Subtitled A True Story of Love, Lust and Murder in Queer New York, Last Call is both a riveting whodunnit and a broad cultural history of the times. Along the way Green chronicles the rise of the New York City Anti-Violence Project — "at heart, a reaction to systemic apathy to queer life" — and the perceived indifference of law enforcement to threats against the gay community.

"It was an awful quandary," he writes of targets hesitant to report attacks: "Victims who told the truth would be outed, potentially have their lives ruined, and possibly not see justice done; but if they kept quiet, the perpetrator would remain free."

Yet as a task force investigating the killings comes together, is abandoned, and resumes again, police find their way to a suspect: a nurse in Mount Sinai hospital's surgical intensive care unit who has a dark past. But his arrest on an unrelated charge, which came as a surprise to the murder investigators, was a mixed blessing. On one hand, it took the suspect off the streets. On the other, it short-circuited a planned surveillance effort by investigators, who hoped that by following the suspect, he might lead them to a location where the murders occurred — and possibly open the door to more victims.

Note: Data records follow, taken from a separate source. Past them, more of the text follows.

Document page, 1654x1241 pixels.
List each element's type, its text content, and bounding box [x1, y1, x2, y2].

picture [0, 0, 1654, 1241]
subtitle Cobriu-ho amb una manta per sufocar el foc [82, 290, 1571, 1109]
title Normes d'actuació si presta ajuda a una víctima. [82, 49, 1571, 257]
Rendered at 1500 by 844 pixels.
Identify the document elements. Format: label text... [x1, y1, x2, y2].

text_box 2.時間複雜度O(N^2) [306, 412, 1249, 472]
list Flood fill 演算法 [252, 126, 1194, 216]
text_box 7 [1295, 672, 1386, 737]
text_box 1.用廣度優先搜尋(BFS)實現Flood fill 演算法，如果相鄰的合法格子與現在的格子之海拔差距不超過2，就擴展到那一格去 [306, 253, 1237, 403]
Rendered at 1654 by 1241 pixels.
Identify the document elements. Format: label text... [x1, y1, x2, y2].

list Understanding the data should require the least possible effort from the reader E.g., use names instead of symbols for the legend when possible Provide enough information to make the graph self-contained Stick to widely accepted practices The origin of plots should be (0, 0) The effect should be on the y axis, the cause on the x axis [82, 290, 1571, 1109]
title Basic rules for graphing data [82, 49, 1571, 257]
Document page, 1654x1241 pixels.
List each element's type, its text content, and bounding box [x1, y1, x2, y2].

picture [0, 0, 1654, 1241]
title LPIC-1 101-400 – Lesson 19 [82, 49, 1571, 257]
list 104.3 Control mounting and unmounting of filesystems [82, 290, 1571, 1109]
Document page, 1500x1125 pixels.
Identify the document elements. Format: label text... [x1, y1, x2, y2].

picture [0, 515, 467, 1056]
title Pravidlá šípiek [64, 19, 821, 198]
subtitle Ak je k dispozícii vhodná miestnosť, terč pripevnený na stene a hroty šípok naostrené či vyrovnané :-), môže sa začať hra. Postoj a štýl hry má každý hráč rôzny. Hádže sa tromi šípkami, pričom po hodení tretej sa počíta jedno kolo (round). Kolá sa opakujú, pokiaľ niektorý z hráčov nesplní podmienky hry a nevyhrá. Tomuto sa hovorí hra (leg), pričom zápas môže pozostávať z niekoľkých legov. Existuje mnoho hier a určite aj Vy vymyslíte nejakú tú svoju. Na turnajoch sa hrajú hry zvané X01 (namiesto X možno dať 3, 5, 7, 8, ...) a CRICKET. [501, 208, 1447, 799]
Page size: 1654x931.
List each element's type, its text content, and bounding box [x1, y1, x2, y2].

Green masterfully stitches his tale together with real-time, in-the-room scenes heavy on the recall of investigators and bar regulars. Yet the impressive sweep of his reporting can at times pull the reader away from the central narrative. While discussing Manhattan's gay gathering spots, for example, he dives deep into the itinerant past of a specific piano bar musician (the chapter is named after him) who barely registers elsewhere in the book.

But where it's focused on the mysteries of the mounting clues and the four murdered men whose deaths 30 years ago "had all been forgotten," as Green writes in an epilogue, Last Call serves up a compelling read.